An mehreren Orten in Berlin herrschte in der ersten Dezemberwoche Ausnahmezustand. Allein am Oranienplatz in Kreuzberg feierten bei einer Kundgebung mehr als 3.500 Teilnehmer den Sturz des bisherigen syrischen Machthabers Baschar al-Assad.
Auch Ibrahim Alsayed war mit seiner Familie und Freunden dabei: "Das war einfach unglaublich, das hat man nach 14 Jahren nicht mehr geglaubt", erzählt der 47-Jährige. Er ist in Aleppo aufgewachsen und kam bereits im Jahr 2005 nach Berlin.

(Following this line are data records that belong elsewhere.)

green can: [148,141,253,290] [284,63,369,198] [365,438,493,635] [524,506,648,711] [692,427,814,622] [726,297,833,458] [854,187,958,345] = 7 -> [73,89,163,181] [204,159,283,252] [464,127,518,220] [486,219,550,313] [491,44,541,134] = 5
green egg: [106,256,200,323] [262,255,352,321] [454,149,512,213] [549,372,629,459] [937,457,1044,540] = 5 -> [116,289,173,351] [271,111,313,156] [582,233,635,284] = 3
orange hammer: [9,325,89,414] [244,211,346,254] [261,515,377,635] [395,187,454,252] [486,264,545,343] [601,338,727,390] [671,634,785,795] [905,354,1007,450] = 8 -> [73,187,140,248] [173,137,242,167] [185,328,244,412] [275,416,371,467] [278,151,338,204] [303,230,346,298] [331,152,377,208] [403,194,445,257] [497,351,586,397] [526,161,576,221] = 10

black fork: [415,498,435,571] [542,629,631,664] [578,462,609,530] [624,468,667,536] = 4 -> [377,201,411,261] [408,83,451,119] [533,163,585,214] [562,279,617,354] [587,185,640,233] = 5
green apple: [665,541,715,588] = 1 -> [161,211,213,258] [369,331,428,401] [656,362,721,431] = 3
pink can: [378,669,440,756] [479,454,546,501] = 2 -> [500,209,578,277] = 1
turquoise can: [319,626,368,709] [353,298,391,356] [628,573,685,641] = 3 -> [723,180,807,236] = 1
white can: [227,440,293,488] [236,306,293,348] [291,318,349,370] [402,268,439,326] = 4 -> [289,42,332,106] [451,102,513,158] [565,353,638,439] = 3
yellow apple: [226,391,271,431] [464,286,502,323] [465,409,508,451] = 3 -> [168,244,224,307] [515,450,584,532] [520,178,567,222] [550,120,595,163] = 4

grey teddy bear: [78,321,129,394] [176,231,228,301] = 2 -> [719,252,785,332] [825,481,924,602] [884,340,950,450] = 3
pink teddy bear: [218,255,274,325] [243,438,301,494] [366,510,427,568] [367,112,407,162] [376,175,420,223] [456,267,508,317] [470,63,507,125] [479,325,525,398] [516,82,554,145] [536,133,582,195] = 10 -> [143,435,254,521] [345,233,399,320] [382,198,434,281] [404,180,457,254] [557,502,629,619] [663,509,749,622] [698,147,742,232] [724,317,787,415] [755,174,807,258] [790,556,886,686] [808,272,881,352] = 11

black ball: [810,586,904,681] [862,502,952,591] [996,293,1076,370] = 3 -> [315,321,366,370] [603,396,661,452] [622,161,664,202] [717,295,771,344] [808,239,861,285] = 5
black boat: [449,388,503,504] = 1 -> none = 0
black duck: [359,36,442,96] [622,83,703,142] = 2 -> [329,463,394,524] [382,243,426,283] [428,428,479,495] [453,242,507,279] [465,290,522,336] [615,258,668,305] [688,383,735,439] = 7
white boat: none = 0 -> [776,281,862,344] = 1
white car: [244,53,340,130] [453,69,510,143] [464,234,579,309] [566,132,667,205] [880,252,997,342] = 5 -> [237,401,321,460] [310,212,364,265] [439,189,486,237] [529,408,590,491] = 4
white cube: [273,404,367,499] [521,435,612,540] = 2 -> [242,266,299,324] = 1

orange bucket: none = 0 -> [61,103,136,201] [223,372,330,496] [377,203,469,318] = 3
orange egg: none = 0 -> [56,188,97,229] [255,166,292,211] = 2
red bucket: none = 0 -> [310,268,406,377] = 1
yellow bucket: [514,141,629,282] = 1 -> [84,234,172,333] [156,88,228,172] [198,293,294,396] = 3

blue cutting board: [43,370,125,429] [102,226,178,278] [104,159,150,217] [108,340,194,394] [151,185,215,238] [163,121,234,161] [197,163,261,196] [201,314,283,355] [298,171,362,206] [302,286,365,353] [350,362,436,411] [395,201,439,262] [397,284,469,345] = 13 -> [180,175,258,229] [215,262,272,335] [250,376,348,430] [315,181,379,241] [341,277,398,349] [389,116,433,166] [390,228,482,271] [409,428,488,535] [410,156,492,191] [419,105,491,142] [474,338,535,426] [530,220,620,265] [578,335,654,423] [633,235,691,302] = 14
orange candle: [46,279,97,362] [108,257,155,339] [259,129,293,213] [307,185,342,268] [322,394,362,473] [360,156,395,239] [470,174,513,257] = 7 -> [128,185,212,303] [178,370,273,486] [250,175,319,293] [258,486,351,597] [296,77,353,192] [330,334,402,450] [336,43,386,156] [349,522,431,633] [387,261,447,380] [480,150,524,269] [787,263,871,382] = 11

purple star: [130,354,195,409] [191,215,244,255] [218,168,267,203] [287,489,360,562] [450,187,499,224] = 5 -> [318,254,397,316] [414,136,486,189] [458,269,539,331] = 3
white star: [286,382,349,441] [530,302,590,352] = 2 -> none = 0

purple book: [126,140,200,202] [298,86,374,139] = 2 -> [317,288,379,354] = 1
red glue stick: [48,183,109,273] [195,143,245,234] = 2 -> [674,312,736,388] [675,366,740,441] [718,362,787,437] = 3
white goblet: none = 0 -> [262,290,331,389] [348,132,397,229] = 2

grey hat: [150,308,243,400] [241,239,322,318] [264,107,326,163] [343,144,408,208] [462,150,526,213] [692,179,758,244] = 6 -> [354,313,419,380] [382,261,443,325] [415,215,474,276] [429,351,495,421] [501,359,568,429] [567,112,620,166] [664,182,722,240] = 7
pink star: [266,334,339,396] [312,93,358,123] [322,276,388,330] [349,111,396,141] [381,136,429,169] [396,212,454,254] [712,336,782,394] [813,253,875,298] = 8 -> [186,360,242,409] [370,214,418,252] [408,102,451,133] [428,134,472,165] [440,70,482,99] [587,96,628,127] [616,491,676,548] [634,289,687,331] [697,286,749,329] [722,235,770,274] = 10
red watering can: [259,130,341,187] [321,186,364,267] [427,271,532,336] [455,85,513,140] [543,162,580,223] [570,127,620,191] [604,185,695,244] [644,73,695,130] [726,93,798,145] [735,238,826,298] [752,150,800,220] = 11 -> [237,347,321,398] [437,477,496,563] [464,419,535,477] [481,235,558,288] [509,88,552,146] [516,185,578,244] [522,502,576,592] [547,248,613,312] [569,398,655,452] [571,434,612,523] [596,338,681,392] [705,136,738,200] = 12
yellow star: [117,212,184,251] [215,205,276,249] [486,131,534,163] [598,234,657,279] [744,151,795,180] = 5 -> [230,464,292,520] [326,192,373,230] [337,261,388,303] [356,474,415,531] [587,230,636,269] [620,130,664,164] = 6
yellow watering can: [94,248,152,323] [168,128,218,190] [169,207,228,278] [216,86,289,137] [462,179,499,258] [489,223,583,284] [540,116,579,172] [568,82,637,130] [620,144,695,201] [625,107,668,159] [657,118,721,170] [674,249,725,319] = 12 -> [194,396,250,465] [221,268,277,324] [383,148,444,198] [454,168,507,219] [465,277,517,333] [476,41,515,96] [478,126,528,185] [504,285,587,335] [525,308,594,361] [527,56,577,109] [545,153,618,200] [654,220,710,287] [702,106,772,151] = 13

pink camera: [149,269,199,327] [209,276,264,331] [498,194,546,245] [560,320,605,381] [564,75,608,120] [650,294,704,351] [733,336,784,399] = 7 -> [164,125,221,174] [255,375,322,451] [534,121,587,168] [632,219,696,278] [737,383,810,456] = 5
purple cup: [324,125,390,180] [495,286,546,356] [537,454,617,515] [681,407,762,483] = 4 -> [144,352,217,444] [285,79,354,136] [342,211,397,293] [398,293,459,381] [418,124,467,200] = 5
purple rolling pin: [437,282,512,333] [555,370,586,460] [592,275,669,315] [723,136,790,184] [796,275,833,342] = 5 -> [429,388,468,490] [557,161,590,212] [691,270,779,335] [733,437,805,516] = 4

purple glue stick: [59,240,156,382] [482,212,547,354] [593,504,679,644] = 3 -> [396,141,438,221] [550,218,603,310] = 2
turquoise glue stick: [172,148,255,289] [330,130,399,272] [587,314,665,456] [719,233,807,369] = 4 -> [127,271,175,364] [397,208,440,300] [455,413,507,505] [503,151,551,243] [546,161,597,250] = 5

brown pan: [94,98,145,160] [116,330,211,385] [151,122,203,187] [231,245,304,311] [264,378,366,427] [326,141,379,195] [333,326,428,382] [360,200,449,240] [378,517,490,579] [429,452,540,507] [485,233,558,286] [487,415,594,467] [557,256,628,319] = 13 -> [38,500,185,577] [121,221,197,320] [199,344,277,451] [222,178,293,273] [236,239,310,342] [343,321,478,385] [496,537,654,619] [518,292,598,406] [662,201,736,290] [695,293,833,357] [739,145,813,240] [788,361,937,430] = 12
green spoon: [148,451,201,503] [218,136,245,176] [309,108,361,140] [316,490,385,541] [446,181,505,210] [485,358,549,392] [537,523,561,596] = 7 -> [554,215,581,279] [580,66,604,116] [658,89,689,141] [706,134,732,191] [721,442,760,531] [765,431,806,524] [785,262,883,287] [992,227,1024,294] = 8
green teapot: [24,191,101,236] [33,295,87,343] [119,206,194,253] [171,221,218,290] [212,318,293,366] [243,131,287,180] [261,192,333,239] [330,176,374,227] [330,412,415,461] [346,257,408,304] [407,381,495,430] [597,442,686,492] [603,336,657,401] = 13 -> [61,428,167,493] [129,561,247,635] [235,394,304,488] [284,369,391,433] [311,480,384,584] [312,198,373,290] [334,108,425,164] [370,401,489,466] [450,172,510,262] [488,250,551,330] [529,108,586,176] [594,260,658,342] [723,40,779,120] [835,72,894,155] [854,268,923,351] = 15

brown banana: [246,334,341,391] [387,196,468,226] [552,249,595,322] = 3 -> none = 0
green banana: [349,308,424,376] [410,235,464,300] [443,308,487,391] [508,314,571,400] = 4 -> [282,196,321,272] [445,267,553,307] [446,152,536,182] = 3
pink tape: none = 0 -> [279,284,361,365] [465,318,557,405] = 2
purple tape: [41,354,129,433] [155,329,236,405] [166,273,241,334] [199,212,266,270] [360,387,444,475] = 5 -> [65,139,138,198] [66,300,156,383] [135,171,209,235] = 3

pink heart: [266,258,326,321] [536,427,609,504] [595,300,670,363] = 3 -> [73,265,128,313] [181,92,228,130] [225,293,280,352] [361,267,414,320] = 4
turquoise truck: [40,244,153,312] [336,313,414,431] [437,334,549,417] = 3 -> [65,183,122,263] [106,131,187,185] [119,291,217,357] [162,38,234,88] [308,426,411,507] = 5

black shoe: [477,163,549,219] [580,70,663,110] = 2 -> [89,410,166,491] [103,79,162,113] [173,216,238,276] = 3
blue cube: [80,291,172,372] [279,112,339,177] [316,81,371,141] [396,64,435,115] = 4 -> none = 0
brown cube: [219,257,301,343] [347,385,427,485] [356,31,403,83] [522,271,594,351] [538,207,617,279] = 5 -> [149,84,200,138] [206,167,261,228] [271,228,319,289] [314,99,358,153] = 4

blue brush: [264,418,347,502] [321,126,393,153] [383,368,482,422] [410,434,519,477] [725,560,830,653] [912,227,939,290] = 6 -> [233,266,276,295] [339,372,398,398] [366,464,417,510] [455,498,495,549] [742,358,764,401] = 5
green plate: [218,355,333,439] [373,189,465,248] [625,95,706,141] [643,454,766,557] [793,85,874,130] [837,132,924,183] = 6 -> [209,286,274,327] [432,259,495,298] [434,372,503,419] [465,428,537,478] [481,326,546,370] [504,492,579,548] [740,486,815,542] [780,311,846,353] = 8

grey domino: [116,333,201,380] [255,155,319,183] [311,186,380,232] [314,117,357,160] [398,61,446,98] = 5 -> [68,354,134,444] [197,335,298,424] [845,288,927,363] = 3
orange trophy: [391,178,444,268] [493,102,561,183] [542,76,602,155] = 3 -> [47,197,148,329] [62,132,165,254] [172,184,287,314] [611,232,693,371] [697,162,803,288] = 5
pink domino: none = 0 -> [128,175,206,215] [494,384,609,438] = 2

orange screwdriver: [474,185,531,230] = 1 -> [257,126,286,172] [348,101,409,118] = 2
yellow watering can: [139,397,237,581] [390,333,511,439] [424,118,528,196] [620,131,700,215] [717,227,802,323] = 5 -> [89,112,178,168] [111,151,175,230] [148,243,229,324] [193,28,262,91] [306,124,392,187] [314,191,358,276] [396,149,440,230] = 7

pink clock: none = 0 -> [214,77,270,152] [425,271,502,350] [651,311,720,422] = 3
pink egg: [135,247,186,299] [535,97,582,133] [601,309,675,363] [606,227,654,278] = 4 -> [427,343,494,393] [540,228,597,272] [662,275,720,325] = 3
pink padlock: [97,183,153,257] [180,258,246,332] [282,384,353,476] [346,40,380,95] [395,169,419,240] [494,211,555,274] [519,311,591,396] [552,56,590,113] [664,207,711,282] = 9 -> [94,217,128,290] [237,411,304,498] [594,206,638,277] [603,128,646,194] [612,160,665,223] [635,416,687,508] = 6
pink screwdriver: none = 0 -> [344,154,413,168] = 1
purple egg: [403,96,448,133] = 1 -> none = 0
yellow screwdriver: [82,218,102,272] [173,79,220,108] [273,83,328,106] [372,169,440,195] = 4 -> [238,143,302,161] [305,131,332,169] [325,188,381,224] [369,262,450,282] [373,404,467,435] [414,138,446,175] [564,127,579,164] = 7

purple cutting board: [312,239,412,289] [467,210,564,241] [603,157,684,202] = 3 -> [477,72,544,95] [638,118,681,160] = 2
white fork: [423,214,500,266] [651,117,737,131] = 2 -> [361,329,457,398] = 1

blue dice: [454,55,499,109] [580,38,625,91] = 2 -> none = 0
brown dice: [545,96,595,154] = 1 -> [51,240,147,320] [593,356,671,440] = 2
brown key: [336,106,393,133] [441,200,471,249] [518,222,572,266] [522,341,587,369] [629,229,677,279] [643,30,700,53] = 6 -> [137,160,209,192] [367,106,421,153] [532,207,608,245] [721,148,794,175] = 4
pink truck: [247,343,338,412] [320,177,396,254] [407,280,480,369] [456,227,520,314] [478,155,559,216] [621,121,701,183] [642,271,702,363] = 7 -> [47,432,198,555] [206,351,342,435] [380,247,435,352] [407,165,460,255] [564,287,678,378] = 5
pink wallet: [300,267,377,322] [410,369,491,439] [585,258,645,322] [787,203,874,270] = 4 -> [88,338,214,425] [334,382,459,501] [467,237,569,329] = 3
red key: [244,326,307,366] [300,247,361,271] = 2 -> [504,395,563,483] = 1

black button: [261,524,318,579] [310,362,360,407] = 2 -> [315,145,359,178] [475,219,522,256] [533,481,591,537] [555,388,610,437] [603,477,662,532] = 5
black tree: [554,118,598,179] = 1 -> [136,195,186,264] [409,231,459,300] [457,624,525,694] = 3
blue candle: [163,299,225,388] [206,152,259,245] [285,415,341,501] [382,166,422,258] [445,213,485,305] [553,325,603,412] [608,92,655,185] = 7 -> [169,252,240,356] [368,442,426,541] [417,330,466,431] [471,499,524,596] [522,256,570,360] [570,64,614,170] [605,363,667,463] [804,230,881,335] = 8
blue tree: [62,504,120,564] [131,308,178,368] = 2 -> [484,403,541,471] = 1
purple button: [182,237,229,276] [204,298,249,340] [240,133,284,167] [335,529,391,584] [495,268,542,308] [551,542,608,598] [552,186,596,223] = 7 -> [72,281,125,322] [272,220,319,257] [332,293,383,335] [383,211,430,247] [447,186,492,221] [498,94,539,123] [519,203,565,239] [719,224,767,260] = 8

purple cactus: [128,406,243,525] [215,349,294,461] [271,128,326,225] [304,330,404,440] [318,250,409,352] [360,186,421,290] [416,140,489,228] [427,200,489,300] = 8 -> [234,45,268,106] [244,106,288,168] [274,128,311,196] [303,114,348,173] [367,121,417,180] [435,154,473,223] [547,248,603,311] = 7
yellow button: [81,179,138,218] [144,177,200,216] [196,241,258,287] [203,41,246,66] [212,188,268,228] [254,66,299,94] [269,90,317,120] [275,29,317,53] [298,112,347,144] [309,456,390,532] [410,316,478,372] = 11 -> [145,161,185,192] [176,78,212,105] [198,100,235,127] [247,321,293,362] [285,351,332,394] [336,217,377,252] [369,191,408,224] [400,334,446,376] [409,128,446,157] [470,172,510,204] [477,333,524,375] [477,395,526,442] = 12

Nach dem Sturz von Assad dachte er vor allem eins: "Endlich! Wir waren sehr happy", sagt Alsayed, der an der Humboldt-Universität in Biostatistik promoviert hat. Innerhalb kurzer Zeit habe sich alles geändert. "In der Nacht auf Montag habe ich kaum schlafen können", sagt er weiter. Er selbst war seit 15 Jahren nicht mehr in seiner Heimatstadt Aleppo. Damals war er dort als Wissenschaftler tätig. Heute arbeitet er unter anderem als Mitgründer des Vereins Salam e. V. eng mit syrischen Geflüchteten zusammen. Dort bieten sie Hilfe in Alltagsfragen und beim Ankommen in Deutschland an.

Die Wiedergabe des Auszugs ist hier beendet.